*Directions:* Each line from the one containing "20: (580, 369, 2.58)" through the final line of the data below must be repeated exactly.

*** Opening of Given information ***

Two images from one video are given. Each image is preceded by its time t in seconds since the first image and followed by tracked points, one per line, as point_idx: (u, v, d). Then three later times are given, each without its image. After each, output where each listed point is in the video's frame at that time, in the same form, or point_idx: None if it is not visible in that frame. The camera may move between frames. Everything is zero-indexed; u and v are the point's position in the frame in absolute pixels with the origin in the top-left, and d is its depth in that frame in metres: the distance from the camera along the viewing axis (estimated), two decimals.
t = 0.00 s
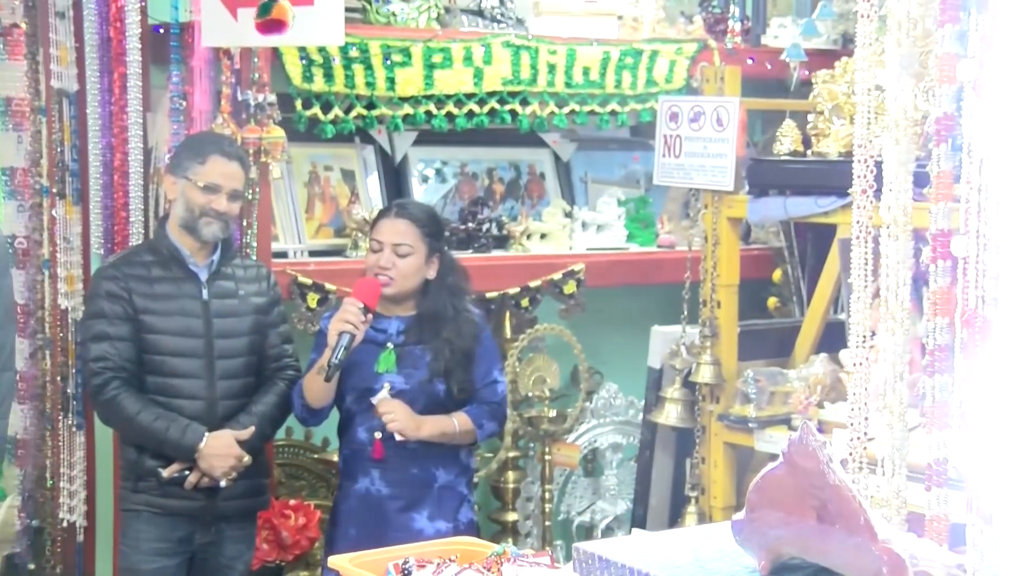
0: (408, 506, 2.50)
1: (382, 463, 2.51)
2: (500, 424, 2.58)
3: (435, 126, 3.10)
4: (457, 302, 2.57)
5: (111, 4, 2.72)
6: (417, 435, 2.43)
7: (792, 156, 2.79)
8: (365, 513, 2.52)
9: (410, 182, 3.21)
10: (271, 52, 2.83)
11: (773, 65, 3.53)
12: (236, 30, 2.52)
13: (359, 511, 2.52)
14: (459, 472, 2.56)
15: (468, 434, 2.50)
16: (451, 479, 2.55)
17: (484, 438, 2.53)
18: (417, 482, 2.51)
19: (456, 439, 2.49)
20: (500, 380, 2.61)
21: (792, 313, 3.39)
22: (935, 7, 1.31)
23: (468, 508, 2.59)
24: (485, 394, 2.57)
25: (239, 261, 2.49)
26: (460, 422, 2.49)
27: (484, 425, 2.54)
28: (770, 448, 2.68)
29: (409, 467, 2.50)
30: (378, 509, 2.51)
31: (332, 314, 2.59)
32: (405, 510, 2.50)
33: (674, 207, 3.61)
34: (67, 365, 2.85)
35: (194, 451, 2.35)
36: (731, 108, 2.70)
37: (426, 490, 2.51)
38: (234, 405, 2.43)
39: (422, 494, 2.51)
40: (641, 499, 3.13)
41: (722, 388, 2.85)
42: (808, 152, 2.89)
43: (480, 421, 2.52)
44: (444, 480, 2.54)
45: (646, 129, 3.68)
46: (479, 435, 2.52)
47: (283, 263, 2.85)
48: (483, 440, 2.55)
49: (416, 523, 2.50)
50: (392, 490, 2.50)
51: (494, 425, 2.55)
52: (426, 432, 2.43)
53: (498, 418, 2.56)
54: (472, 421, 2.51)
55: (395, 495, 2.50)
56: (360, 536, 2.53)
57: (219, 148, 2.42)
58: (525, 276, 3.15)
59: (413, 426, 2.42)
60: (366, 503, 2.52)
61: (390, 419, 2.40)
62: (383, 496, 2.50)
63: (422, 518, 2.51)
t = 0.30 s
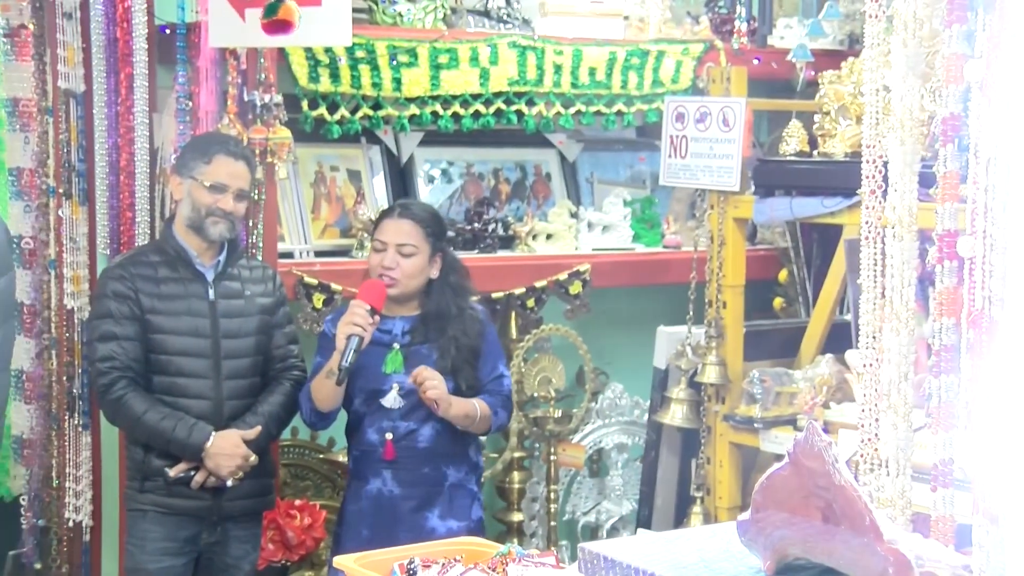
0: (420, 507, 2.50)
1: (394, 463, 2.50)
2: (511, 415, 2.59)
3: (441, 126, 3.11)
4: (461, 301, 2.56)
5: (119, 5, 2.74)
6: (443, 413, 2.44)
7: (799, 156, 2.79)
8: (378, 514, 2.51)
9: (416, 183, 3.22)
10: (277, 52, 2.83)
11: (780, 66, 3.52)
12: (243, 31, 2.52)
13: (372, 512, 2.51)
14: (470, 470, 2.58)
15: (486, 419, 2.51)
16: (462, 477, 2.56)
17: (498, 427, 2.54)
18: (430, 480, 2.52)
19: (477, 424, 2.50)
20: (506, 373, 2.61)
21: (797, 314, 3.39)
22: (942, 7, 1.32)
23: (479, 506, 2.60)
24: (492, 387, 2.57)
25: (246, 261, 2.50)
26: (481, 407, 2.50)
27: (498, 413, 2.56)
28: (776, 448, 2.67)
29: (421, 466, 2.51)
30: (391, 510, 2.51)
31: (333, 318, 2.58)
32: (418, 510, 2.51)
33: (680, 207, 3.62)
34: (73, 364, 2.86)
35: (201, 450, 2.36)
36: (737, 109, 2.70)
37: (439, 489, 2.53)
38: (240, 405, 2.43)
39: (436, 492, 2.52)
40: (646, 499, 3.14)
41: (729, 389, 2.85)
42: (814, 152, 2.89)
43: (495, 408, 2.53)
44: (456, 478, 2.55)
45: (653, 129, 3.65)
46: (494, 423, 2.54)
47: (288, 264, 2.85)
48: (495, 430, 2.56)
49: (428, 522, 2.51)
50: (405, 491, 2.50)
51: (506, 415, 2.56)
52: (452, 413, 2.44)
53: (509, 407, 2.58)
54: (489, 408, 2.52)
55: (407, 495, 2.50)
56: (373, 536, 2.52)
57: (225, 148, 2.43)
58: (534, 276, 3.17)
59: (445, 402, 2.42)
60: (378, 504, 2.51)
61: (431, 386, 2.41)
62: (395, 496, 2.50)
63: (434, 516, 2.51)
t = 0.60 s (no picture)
0: (453, 507, 2.51)
1: (428, 463, 2.50)
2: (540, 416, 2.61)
3: (465, 126, 3.12)
4: (489, 299, 2.57)
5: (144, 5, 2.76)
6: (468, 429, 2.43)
7: (824, 156, 2.77)
8: (411, 514, 2.51)
9: (440, 182, 3.23)
10: (301, 52, 2.85)
11: (804, 65, 3.52)
12: (267, 30, 2.53)
13: (406, 512, 2.51)
14: (501, 470, 2.58)
15: (514, 426, 2.51)
16: (494, 476, 2.57)
17: (527, 431, 2.55)
18: (462, 480, 2.52)
19: (504, 432, 2.50)
20: (536, 373, 2.62)
21: (822, 314, 3.38)
22: (970, 4, 1.32)
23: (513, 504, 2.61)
24: (524, 388, 2.58)
25: (271, 261, 2.51)
26: (506, 416, 2.50)
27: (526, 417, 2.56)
28: (801, 448, 2.67)
29: (455, 466, 2.51)
30: (425, 510, 2.50)
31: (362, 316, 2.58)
32: (448, 510, 2.51)
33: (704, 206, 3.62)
34: (99, 363, 2.88)
35: (226, 449, 2.37)
36: (761, 108, 2.69)
37: (472, 489, 2.53)
38: (264, 405, 2.44)
39: (468, 493, 2.53)
40: (670, 499, 3.14)
41: (752, 388, 2.83)
42: (838, 152, 2.88)
43: (523, 414, 2.54)
44: (488, 477, 2.55)
45: (677, 129, 3.65)
46: (522, 428, 2.54)
47: (313, 263, 2.86)
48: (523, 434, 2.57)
49: (462, 522, 2.51)
50: (439, 491, 2.51)
51: (534, 419, 2.57)
52: (477, 428, 2.43)
53: (538, 410, 2.59)
54: (516, 415, 2.53)
55: (441, 495, 2.51)
56: (406, 536, 2.52)
57: (250, 146, 2.44)
58: (557, 276, 3.15)
59: (467, 421, 2.41)
60: (411, 504, 2.51)
61: (449, 409, 2.39)
62: (429, 497, 2.50)
63: (468, 516, 2.52)
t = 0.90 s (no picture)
0: (479, 505, 2.50)
1: (457, 461, 2.49)
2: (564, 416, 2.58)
3: (477, 126, 3.13)
4: (517, 298, 2.55)
5: (158, 6, 2.76)
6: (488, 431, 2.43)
7: (836, 156, 2.77)
8: (440, 512, 2.49)
9: (453, 182, 3.23)
10: (314, 52, 2.86)
11: (817, 65, 3.53)
12: (279, 30, 2.54)
13: (434, 511, 2.49)
14: (527, 469, 2.58)
15: (535, 425, 2.50)
16: (521, 476, 2.56)
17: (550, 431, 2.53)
18: (490, 478, 2.51)
19: (526, 432, 2.49)
20: (562, 371, 2.59)
21: (834, 314, 3.38)
22: (984, 2, 1.31)
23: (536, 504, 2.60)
24: (548, 387, 2.56)
25: (284, 261, 2.52)
26: (528, 416, 2.49)
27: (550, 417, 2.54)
28: (813, 448, 2.67)
29: (483, 464, 2.50)
30: (452, 508, 2.50)
31: (389, 313, 2.57)
32: (477, 507, 2.51)
33: (717, 207, 3.62)
34: (111, 363, 2.88)
35: (237, 449, 2.37)
36: (774, 108, 2.69)
37: (500, 486, 2.53)
38: (276, 404, 2.44)
39: (496, 491, 2.52)
40: (682, 499, 3.14)
41: (764, 388, 2.83)
42: (850, 152, 2.87)
43: (547, 415, 2.52)
44: (515, 477, 2.55)
45: (689, 129, 3.67)
46: (546, 428, 2.53)
47: (325, 262, 2.87)
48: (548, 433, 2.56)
49: (489, 519, 2.51)
50: (467, 488, 2.49)
51: (558, 419, 2.55)
52: (496, 429, 2.43)
53: (562, 410, 2.56)
54: (539, 416, 2.51)
55: (471, 493, 2.50)
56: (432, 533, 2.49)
57: (262, 145, 2.45)
58: (567, 276, 3.15)
59: (486, 423, 2.41)
60: (440, 503, 2.49)
61: (465, 412, 2.39)
62: (458, 494, 2.49)
63: (494, 514, 2.52)
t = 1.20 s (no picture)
0: (501, 504, 2.49)
1: (478, 460, 2.47)
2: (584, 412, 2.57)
3: (481, 126, 3.14)
4: (539, 288, 2.56)
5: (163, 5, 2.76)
6: (524, 408, 2.42)
7: (841, 156, 2.77)
8: (460, 510, 2.49)
9: (457, 184, 3.24)
10: (319, 52, 2.86)
11: (821, 66, 3.53)
12: (282, 30, 2.55)
13: (454, 509, 2.48)
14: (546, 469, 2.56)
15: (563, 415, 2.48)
16: (540, 475, 2.55)
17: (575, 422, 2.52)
18: (512, 477, 2.50)
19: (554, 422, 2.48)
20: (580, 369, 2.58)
21: (839, 314, 3.38)
22: (990, 2, 1.30)
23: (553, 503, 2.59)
24: (569, 384, 2.54)
25: (289, 260, 2.52)
26: (559, 403, 2.48)
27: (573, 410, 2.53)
28: (817, 449, 2.66)
29: (504, 464, 2.49)
30: (473, 507, 2.49)
31: (412, 311, 2.57)
32: (501, 507, 2.50)
33: (722, 207, 3.63)
34: (116, 363, 2.90)
35: (243, 450, 2.37)
36: (778, 108, 2.69)
37: (519, 485, 2.51)
38: (282, 405, 2.44)
39: (516, 490, 2.51)
40: (687, 499, 3.14)
41: (769, 389, 2.82)
42: (856, 152, 2.87)
43: (573, 404, 2.51)
44: (535, 476, 2.53)
45: (694, 129, 3.68)
46: (571, 420, 2.51)
47: (330, 262, 2.88)
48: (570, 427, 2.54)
49: (511, 518, 2.50)
50: (489, 487, 2.48)
51: (581, 412, 2.54)
52: (532, 409, 2.42)
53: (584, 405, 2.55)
54: (567, 405, 2.50)
55: (494, 491, 2.49)
56: (452, 533, 2.49)
57: (265, 145, 2.45)
58: (574, 276, 3.17)
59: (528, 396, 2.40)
60: (460, 502, 2.48)
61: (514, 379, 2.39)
62: (479, 492, 2.48)
63: (516, 513, 2.51)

*** Close of Given information ***

*Reply:*
20: (580, 369, 2.58)
21: (839, 314, 3.38)
22: (990, 2, 1.30)
23: (553, 503, 2.59)
24: (569, 384, 2.54)
25: (289, 260, 2.52)
26: (559, 403, 2.48)
27: (573, 410, 2.53)
28: (817, 449, 2.66)
29: (504, 464, 2.49)
30: (473, 507, 2.49)
31: (412, 311, 2.57)
32: (501, 507, 2.50)
33: (722, 207, 3.63)
34: (116, 363, 2.90)
35: (243, 450, 2.37)
36: (778, 108, 2.69)
37: (519, 485, 2.51)
38: (282, 405, 2.44)
39: (516, 490, 2.51)
40: (687, 499, 3.14)
41: (769, 389, 2.82)
42: (856, 152, 2.87)
43: (573, 404, 2.51)
44: (535, 476, 2.53)
45: (694, 129, 3.68)
46: (571, 420, 2.51)
47: (330, 262, 2.88)
48: (570, 427, 2.54)
49: (511, 518, 2.50)
50: (489, 487, 2.48)
51: (581, 412, 2.54)
52: (532, 409, 2.42)
53: (584, 405, 2.55)
54: (567, 405, 2.50)
55: (494, 491, 2.49)
56: (452, 533, 2.49)
57: (265, 145, 2.45)
58: (574, 276, 3.17)
59: (528, 396, 2.40)
60: (460, 502, 2.48)
61: (514, 379, 2.39)
62: (479, 492, 2.48)
63: (516, 513, 2.51)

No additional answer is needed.